Trata-se de uma cascalheira muito bem sedimentada, contida na classe dimensional compreendida entre 64 e 8 milímetros, exclusivamente constituída por clastos (fragmentos) de calcário do Jurássico médio (175 a 154 milhões de anos), muito achatados e de aspecto subarredondado. A matriz, ou seja, o material entre os clastos é uma areia argilosa, vermelha e em muito pequena quantidade, deixando vazios grande parte dos espaços entre os ditos clastos. Esta matriz tem origem nas camadas sedimentares areno-argilosas do Cretácico inferior (136 a 96 milhões de anos) que ali existiu, cobrindo o Jurássico, e já em grande parte erodidas. O arredondamento das arestas destes clastos é, sobretudo, devido a dissolução pelas águas da chuva carregadas de dióxido de carbono que penetram no terreno, processo que também explica a terra rossa (argila de cor vermelha) integrada na matriz.
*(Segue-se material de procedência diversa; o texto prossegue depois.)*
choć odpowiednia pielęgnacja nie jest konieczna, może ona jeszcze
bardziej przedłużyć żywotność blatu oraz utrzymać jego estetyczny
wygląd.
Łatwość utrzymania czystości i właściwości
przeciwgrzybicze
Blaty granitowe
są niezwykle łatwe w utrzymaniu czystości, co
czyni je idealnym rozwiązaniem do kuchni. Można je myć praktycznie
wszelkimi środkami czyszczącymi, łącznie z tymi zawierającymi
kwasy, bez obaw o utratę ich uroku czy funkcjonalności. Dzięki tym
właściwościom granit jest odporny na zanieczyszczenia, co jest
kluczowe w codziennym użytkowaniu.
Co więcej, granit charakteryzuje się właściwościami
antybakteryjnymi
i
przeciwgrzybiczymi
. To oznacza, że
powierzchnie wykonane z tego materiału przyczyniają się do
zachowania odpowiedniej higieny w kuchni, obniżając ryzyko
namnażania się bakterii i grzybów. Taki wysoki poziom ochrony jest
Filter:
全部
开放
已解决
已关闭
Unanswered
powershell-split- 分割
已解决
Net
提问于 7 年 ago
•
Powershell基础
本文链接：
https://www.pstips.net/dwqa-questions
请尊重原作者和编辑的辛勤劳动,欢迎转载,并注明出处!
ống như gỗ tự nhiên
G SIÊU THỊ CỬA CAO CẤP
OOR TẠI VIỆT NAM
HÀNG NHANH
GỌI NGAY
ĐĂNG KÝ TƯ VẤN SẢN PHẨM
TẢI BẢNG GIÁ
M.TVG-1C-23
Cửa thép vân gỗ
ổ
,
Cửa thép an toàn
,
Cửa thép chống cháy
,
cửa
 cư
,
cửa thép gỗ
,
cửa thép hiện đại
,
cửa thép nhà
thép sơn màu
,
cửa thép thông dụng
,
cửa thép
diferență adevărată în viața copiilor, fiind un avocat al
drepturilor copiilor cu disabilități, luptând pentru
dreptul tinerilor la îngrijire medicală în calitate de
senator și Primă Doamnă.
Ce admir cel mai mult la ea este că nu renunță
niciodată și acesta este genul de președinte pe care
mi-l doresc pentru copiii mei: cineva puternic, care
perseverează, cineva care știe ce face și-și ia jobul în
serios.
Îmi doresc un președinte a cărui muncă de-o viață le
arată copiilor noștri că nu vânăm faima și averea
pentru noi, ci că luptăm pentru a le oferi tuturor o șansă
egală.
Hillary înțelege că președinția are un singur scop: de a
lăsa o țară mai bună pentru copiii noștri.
Com imbricação acentuada, indicadora do sentido das correntes que os transportaram, estes clastos achatados resultaram de um processo de fracturação pelo frio (crioclastia) em regime de tipo periglaciário (periférico dos glaciares que se fizeram sentir em Portugal, nomeadamente nas serras do Gerês e da Estrela) durante o Würm (idade do Gelo, entre 115 000 e 12 000 anos). Primeiro, estes clastos atapetaram as vertentes, deslizaram depois para o fundo do polje, ou seja, a grande depressão que ainda hoje marca a paisagem local, e foram remobilizados pelas águas do lago que aí se formou no período pluvial que se seguiu em virtude da melhoria do clima pós-glaciário.
O termo “pincha” parece estar relacionado com o jogo da “pincha” (botão), talvez pelo aspecto achatado destes clastos.